Ok, But How About Tomorrow

Isn't avoidance a great thing? I mean what a concept. Life gets hard, just avoid it. Family gets out of control, just avoid them. Marriage turns sour, just avoid responsibility. Reggie, the wonder greyhound, lies at my feet, looking up at me from time to time, wanting me to take him out for his walk, and here I sit, in complete avoidance, my behind comfortable embedded in my red leather couch.

W.C. Fields was quoted, loosely by my memory, as once saying, "Why do today what you can put off until tomorrow". When I was a young man, sharing a room at my parents’ house with my brother, I remember him swearing to the wisdom of Mr. Fields. We were just kids and our understanding of the reality of such a statement was unknown to our pre-adolescent brains. When I became a young adult, these words continued to be etched into my mind, and having gained an adult understanding of the meaning, I became quite good at practicing what Mr. Fields preached. (Oh, and if you don't know W.C. Fields, check him out, he was one of the greats of an old and gone time.)

Avoidance can become one of those bad habits of attempting to manage when life and all that goes with it becomes unmanageable. Avoidance can be not doing what we need to do because it's too hard, because we fear failure or rejection, because not doing is just plainly that much easier than traveling the road of doing. Avoidance can be in the form of consumption, feeding our brains and souls with chemicals, food, alcohol, drugs, in an attempt to avoid by forgetting, by numbing the feelings we attempt to avoid. Avoidance can also be leaping from bed to bed, relationship to relationship, friend to friend, never getting close enough to anyone, being "happy" in the cave of loneliness.

So, what are you skilled at avoiding? Where do you run to numb the reality of life? Avoidance is like getting drunk to me, you've got to sober up sometime, and you've got to look into reality sometime as well. Or do you? I suppose not, but what a lonely road that must be, or should I say, what a lonely road that is. Merton wrote about solitude, being alone, and contemplation, all of which in my introverted self I openly invite and embrace. Avoidance might look the same, but where one soothes and grows the soul, the other riddles it with holes.

Today, I encourage you to take a few minutes, be honest, and begin to see the avoidance in your life. In what appears to be a contradiction, move slow, take your time, but keep moving. Give up your fear and let your God begin to heal those wounds you've been running from. Seek help from a pastor, healthy friend or family, from a therapist, to fill the voids of avoidance with the love you desire. See you later, Mr. Fields.

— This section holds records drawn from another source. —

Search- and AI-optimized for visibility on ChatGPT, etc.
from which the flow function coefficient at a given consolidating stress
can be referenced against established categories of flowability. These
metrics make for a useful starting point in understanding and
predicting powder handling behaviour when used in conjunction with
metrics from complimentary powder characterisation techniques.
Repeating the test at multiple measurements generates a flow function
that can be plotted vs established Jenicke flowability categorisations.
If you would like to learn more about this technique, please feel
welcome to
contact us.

(The writings in this post are random thoughts and observations and are NEVER intended as professional or personal advice. Take what works and leave the rest.)

Comments

  1. Do you think there is such a thing as "subliminal" self destruction? What the heck is subliminal anything? Like we would choose to have our world crash around us but we're pretending we're not? I wonder if Procrastination and avoiding responsibilty as a willful act is some form of subliminal self destruction? It seems it coincides with age and stage of life as well. I have oftened wondered why I would willfully put things off, or avoid things when I KNOW full well that it will cost me so dearly and it's only me that will pay for it! I never used to be that way, but it seems that I do it more and more. I don't believe in coincidence and believe it to be really strange that you wrote about this. I was just having this conversation with someone 2 days ago!